Numerous other malware events disrupted ICS entities in 2019. In July, a ransomware attack on the IT systems for the municipal power company in Johannesburg, South Africa prevented prepaid electricity purchase via online systems and effectively created a denial of service condition interrupting the delivery of electricity. In September, Rheinmetall Automotive experienced an unnamed malware attack that disrupted production processes. A cyber event disrupted production and distribution at the Danish health device manufacturer, Demant, and BitPaymer ramsomware impacted order fulfillment and delivery at the automation firm Pilz in October. The oil company Petroleos Mexicanos experienced a ransomware attack in November that disrupted the company’s administration, business, billing and supply chain operations.

Ransomware and potentially disruptive malware are not new threats, but threats will continue to propagate through networks in ways never seen before, including leveraging different spreading mechanisms for propagation. For more information on malware threats, please read the Dragos Year in Review report.

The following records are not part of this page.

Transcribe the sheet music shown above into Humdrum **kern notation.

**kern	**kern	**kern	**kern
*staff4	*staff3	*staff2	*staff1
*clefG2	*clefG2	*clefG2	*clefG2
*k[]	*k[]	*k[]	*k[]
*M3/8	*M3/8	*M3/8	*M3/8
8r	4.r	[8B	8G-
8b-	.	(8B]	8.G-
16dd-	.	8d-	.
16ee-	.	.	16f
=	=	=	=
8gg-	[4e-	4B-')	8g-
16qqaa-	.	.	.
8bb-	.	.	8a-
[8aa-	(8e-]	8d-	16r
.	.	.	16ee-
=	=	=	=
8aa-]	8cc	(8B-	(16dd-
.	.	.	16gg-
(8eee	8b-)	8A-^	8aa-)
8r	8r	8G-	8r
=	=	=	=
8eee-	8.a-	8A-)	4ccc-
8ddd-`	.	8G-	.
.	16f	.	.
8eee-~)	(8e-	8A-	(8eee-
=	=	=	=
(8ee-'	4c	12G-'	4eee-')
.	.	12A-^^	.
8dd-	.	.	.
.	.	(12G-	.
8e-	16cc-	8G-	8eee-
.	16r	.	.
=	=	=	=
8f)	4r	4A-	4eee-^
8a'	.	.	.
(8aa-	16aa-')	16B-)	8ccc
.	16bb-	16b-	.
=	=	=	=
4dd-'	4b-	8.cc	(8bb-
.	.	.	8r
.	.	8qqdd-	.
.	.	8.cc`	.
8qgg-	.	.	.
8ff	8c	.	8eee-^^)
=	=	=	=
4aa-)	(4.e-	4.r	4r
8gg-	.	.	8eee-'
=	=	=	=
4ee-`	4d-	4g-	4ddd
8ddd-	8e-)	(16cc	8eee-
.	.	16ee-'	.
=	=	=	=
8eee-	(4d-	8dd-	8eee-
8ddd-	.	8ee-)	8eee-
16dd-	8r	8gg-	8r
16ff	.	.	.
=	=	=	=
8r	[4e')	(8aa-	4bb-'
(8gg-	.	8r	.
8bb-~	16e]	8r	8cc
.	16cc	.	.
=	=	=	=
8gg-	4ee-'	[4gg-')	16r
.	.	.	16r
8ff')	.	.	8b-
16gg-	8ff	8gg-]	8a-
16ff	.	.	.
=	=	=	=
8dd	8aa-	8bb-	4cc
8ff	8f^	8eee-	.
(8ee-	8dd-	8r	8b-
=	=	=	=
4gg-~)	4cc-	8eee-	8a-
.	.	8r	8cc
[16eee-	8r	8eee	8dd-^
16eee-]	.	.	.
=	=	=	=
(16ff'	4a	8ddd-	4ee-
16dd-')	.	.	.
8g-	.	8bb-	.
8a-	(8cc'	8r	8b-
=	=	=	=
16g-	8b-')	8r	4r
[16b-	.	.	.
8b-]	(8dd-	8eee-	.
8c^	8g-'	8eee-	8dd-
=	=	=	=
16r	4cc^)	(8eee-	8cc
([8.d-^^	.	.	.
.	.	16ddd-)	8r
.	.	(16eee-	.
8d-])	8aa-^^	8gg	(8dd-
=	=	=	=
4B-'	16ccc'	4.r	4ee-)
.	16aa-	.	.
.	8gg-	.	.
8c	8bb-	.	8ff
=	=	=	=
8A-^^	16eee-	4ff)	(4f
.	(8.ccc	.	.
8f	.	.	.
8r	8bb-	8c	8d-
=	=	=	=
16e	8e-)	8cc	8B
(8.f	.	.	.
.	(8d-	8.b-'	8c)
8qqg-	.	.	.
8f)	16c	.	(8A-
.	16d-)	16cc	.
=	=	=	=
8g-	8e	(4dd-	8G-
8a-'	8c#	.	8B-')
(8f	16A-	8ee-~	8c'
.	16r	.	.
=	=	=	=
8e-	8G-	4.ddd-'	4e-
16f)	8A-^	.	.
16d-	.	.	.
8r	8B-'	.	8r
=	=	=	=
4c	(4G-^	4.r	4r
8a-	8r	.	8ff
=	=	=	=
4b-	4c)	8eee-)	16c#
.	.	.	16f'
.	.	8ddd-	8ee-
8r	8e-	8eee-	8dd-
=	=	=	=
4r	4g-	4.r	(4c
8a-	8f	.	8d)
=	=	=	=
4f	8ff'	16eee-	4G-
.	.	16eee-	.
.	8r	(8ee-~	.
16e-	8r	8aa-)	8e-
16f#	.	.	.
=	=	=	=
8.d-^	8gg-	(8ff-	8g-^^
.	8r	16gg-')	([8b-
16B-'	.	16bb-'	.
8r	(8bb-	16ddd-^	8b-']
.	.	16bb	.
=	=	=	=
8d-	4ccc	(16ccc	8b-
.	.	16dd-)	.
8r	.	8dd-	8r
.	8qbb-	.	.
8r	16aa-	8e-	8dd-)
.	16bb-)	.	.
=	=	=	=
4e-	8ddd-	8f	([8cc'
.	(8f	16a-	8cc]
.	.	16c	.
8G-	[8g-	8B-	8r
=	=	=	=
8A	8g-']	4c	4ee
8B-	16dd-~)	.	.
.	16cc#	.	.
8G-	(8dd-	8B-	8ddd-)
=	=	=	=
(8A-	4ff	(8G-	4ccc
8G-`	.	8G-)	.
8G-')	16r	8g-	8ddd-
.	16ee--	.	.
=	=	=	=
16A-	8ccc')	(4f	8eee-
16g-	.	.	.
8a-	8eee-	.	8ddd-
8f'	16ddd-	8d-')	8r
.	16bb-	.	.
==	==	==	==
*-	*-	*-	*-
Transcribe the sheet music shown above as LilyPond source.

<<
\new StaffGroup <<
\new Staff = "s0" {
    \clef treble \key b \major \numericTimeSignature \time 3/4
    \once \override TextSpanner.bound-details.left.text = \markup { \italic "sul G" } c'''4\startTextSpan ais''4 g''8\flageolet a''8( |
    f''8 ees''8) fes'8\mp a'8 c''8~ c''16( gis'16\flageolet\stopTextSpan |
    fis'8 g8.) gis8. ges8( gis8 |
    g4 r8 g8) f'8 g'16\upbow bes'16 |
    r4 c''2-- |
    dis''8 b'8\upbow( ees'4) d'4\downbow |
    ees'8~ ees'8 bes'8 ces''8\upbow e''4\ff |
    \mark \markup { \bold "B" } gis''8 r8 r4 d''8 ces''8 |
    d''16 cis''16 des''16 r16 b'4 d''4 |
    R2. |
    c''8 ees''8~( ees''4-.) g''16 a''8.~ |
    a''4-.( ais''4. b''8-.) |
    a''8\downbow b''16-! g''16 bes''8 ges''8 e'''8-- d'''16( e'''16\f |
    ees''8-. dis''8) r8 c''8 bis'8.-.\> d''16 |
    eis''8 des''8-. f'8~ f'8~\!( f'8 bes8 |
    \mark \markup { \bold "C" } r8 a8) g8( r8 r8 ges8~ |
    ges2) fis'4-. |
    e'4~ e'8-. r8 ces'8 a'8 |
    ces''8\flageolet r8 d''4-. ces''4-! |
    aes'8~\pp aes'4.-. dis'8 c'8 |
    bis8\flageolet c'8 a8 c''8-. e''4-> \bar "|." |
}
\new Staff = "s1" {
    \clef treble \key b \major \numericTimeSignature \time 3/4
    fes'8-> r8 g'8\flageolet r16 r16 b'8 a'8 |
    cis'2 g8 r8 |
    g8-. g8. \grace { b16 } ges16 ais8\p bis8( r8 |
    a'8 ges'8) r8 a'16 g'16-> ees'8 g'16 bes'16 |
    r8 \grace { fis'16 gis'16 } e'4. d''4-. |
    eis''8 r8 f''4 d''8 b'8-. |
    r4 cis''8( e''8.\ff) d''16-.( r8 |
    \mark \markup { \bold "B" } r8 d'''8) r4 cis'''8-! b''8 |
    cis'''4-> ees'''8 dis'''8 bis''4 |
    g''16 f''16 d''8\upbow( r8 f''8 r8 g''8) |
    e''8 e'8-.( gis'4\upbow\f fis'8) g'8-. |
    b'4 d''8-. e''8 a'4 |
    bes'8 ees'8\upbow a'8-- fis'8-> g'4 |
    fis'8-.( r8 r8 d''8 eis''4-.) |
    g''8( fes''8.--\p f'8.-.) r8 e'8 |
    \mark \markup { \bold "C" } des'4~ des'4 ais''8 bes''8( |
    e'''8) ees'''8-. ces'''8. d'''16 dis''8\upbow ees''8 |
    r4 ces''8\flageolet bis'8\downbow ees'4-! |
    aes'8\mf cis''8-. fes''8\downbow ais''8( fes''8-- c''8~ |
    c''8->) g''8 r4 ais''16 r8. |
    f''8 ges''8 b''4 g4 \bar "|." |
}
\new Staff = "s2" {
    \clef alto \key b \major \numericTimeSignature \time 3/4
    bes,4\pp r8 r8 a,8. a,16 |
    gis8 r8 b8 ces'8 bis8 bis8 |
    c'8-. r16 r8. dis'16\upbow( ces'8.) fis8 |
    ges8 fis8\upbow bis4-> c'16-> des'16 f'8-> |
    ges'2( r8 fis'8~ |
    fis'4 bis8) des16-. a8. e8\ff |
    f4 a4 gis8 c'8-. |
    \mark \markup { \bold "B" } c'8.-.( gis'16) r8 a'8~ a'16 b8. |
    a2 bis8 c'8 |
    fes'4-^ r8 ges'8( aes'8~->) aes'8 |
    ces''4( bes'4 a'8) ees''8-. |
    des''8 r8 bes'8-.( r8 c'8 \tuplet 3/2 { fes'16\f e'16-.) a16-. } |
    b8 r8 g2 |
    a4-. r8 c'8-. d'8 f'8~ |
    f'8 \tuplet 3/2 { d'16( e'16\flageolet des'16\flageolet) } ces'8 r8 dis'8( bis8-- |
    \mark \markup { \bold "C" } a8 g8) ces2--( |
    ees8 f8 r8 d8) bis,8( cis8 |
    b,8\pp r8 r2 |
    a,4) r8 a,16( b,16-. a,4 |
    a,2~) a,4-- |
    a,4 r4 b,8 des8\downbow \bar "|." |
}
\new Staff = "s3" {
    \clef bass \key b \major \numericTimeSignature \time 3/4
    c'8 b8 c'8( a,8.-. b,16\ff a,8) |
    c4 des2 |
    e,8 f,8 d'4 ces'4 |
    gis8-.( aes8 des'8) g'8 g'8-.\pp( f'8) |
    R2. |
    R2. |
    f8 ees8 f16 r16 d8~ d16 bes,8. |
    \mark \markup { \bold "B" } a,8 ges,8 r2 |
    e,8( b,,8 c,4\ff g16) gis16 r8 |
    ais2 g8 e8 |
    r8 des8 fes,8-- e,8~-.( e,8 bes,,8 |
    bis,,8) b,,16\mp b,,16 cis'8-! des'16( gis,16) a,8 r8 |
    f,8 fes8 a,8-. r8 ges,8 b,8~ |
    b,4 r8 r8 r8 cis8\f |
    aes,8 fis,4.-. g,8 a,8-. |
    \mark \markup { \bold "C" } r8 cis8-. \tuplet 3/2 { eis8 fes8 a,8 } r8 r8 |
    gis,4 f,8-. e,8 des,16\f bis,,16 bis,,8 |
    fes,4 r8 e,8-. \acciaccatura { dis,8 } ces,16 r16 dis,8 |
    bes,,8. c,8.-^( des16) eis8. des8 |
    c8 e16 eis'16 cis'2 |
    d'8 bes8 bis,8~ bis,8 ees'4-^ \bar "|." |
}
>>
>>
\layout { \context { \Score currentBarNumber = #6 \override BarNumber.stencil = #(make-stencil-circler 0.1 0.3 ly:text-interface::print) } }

Follow the recommendations below to mitigate malware threats and risk.

Recommendations:

  • Enforce Multifactor Authentication (MFA) wherever possible. Focus critically on connections to integrators, maintenance, vendor personnel, and crown jewels such as safety equipment.
  • Passively identify and monitor ICS network assets to identify key assets, chokepoints, and external communications in the network.
  • Monitor network traffic to identify connections between networks and connections that were not originally known. Monitor to provide insights into ICS communications and help with better zoning and segmentation.
  • Create an ICS specific incident response plan and conduct tabletop exercises to practice how to handle different incidents.
  • Look for threat behaviors and known Tactics, Techniques, and Procedures (TTPs) that adversaries use, like those mapped to ATT&CK for ICS.
  • Monitor outbound communications from ICS networks to detect malicious threat behaviors, configuration changes, indicators, and anomalies. Understanding malicious behaviors exhibited by malicious Activity Groups is crucial for defending against them.
  • Identify and label critical ICS assets to aid with detection and monitoring. Dragos Asset Identification allows for certain analytics to function by detecting malicious behaviors against asset types.
  • Leverage industrial-specific threat detection mechanisms to identify malware within OT and reinforce defense in depth strategies at the network level, leading to a more robust investigation ability by defenders and analysts.
  • Ensure strong network defenses between the IT and OT networks, creating chokepoints to limit malware spread.
  • Ensure corporate networks are patched to prevent malware infections from entering the environment and to prevent subsequent propagation.
  • Ensure that critical network services, such as Active Directory (AD) and the servers hosting it, are well-defended and that administrative access to hosting devices is restricted to the greatest degree possible.
  • Evaluate and limit AD federation and sharing between IT and ICS networks to the greatest extent possible. Among other items, create dedicated security groups for OT systems within a shared AD environment and limit permission for deploying GPOs or other changes to only a subset of administrators to reduce attack surface.
  • Critically examine and limit connections between corporate and ICS networks to only known, required traffic.
  • Ensure backups of enterprise network systems are maintained and test backups during disaster recovery simulations.